The page had been kept by a brightly colored ticket envelope for AeroMexico, which contained no ticket. The date, scrawled by hand on the cover, was August 31. So, he’s traveling by air now, Shephard thought. The gate number was 42, the flight number 217, and whoever made the reservation had preferred — he read the words with a mirthless laugh — non-smoking. Shephard’s insides twisted.

“Is there a phone in this rathole?”

Hyams pointed to the couch. Shephard dug out the phone from under a dirty pillow and dialed Los Angeles.

The AeroMexico counter at International was still open, but the ticketing agent mournfully told Shephard that Flight 217 — L.A. to Cozumel — left at 10:15. He asked what time the next flight departed.

“That will be nine-fifty this morning,” she said. “Arriving Cozumel at seven P.M. May I reserve you a seat?”

Shephard took the reservation, hung up, and tried to find an earlier flight. Six phone calls later he had come up with nothing.

Then he thought of Marty Odette, who owed him one. Shephard dialed again. A song by the Rolling Stones echoed from the background of the Sportsplace when Odette answered the phone.

“Marty, buddy, this is Tom Shephard. I’m coming by in ten minutes and I need your help. Close the bar if you have to, you’re flying to Isla Arenillas.”

Twenty-five

What I like about the Lear is the velocity,” Marty yelled as the jet careened down the dark runway. The scream of the engines rose to a soprano whine, the main wheels broke loose, and Shephard was pushed into his seat as the nose lifted into the air and the runway lights rapidly fell away below him. “Louder’n hell, but that’s the price you pay for speed.”

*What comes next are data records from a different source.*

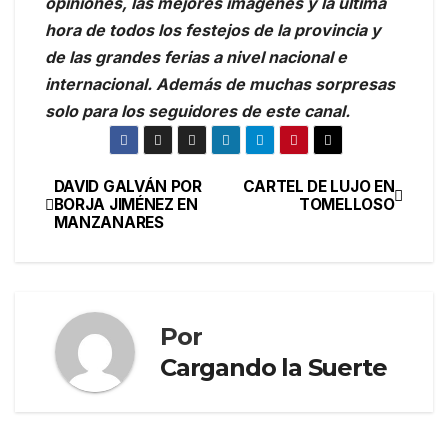
opiniones, las mejores imágenes y la última
hora de todos los festejos de la provincia y
de las grandes ferias a nivel nacional e
internacional. Además de muchas sorpresas
solo para los seguidores de este canal.
DAVID GALVÁN POR
CARTEL DE LUJO EN
BORJA JIMÉNEZ EN
TOMELLOSO
MANZANARES
Por
Cargando la Suerte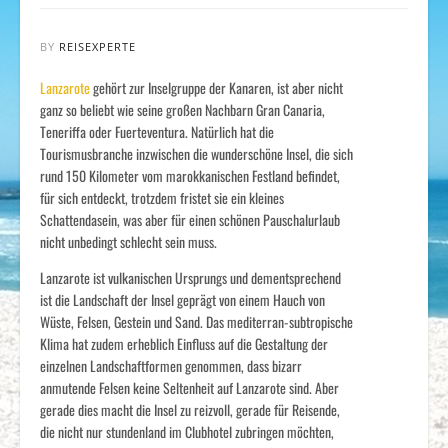
BY
REISEXPERTE
Lanzarote
gehört zur Inselgruppe der Kanaren, ist aber nicht
ganz so beliebt wie seine großen Nachbarn Gran Canaria,
Teneriffa oder Fuerteventura. Natürlich hat die
Tourismusbranche inzwischen die wunderschöne Insel, die sich
rund 150 Kilometer vom marokkanischen Festland befindet,
für sich entdeckt, trotzdem fristet sie ein kleines
Schattendasein, was aber für einen schönen Pauschalurlaub
nicht unbedingt schlecht sein muss.
Lanzarote ist vulkanischen Ursprungs und dementsprechend
ist die Landschaft der Insel geprägt von einem Hauch von
Wüste, Felsen, Gestein und Sand. Das mediterran-subtropische
Klima hat zudem erheblich Einfluss auf die Gestaltung der
einzelnen Landschaftformen genommen, dass bizarr
anmutende Felsen keine Seltenheit auf Lanzarote sind. Aber
gerade dies macht die Insel zu reizvoll, gerade für Reisende,
die nicht nur stundenland im Clubhotel zubringen möchten,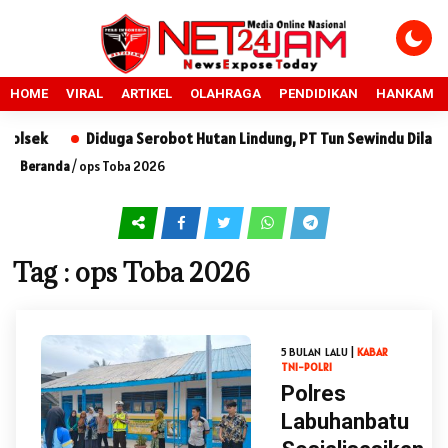
HOME
VIRAL
ARTIKEL
OLAHRAGA
PENDIDIKAN
HANKAM
lsek
Diduga Serobot Hutan Lindung, PT Tun Sewindu Dilapork
Beranda
/
ops Toba 2026
Tag : ops Toba 2026
5 BULAN LALU |
KABAR
TNI-POLRI
Polres
Labuhanbatu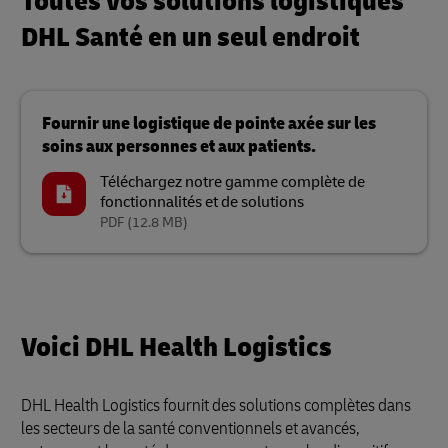
Toutes vos solutions logistiques
DHL Santé en un seul endroit
Fournir une logistique de pointe axée sur les
soins aux personnes et aux patients.
Téléchargez notre gamme complète de
fonctionnalités et de solutions
PDF
(12.8 MB)
Voici DHL Health Logistics
DHL Health Logistics fournit des solutions complètes dans
les secteurs de la santé conventionnels et avancés,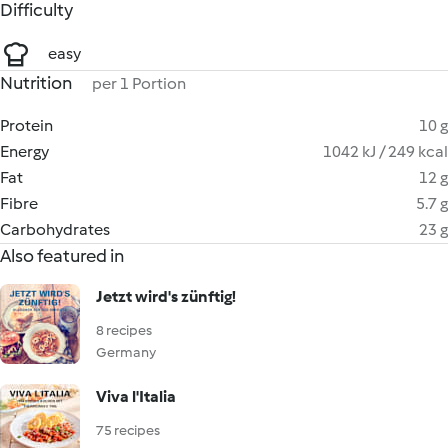
Difficulty
easy
Nutrition
per 1 Portion
Protein
10 g
Energy
1042 kJ / 249 kcal
Fat
12 g
Fibre
5.7 g
Carbohydrates
23 g
Also featured in
Jetzt wird's zünftig!
8 recipes
Germany
Viva l'Italia
75 recipes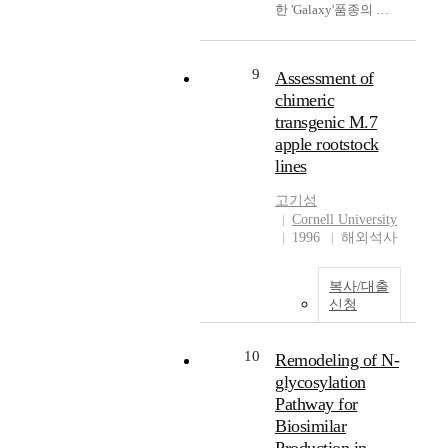
r
g
한 'Galaxy'품종의 화
을
M
사
f
e
상병(Erwinia
겸
a
는
a
o
amylovora)에 대한 내
비
i
민
c
f
병성 증진이었다.
한
9
n
Assessment of
족
e
m
'Galaxy' 에 저항성 형
항
f
chimeric
들
.
o
질을 증진위기 위하여
공
u
을
transgenic M.7
I
i
Hyalophora cecropia의
전
n
일
apple rootstock
n
s
attacin E (attE) gene과
자
c
컫
o
lines
t
T4 bacteriophage 의
장
t
기
r
u
T4 lysozyme (T4L)
비
i
위
고기성
d
r
gene을 이용하여
및
o
해
Cornell University
e
e
5binary vectors
항
n
1996
해외석사
만
r
i
(p35SAtt,
공
o
들
t
n
P35AMVAtt,p35SAM
전
f
어
o
c
복사/대출
VSPAtt,pPin2Att35SA
자
s
낸
i
o
신청
MVT4와
제
y
지
n
n
p35SAMVT4) 를 만들
품
s
형
c
c
었다. 모든 형질 전환
을
t
10
Remodeling of N-
학
r
r
된 조직체에서는 attE,
만
e
적
glycosylation
e
e
T4L, 또는 둘 모두의
들
m
정
Pathway for
a
t
gene 을 polymerase
수
s
의
s
Biosimilar
e
Chain Reaction (PCR)
있
,
로
e
a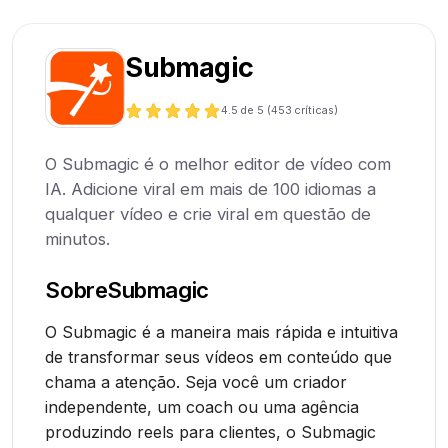
Submagic
4.5
de 5 (
453
críticas)
O Submagic é o melhor editor de vídeo com
IA. Adicione viral em mais de 100 idiomas a
qualquer vídeo e crie viral em questão de
minutos.
Sobre
Submagic
O Submagic é a maneira mais rápida e intuitiva
de transformar seus vídeos em conteúdo que
chama a atenção. Seja você um criador
independente, um coach ou uma agência
produzindo reels para clientes, o Submagic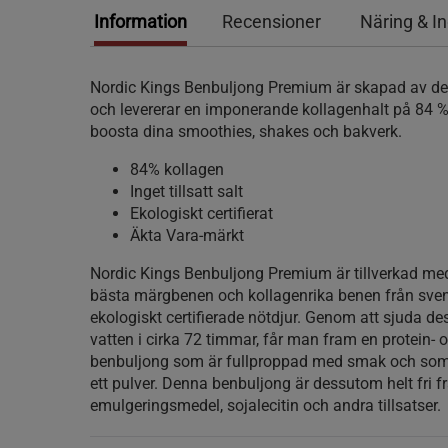
Information
Recensioner
Näring & I
Nordic Kings Benbuljong Premium är skapad av de 
och levererar en imponerande kollagenhalt på 84 %.
boosta dina smoothies, shakes och bakverk.
84% kollagen
Inget tillsatt salt
Ekologiskt certifierat
Äkta Vara-märkt
Nordic Kings Benbuljong Premium är tillverkad me
bästa märgbenen och kollagenrika benen från sve
ekologiskt certifierade nötdjur. Genom att sjuda dess
vatten i cirka 72 timmar, får man fram en protein- 
benbuljong som är fullproppad med smak och som s
ett pulver. Denna benbuljong är dessutom helt fri f
emulgeringsmedel, sojalecitin och andra tillsatser.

The Learjet angled upward and banked south toward Mexico. When Odette had climbed to thirty thousand feet, he left the jet in Shephard’s control and disappeared into the passenger cabin. Shephard grasped the yoke and held course by doing nothing. A moment later Odette returned with two heavy Scotch and sodas, light on the soda. He worked his way back into the tiny seat, strapped the headphones on, and reclaimed the controls from Shephard.

“This ain’t exactly legal, but that gun under your coat ain’t either, Shephard. We’ll ditch it under the seat when we go through Customs in Veracruz. They probably won’t even look. The Mexicans don’t care much what we bring down, as long as we got some dollars with us.” Marty sipped his drink and settled into the seat. Shephard gazed out the window at the dull glow of San Diego to the west, the blackness of the California desert in front of them. “Well, now that we’re comfortable, what the hell are we gonna do in Isla Arenillas? It means Island of Fine Sand, you know. And the airport there won’t accommodate this baby.”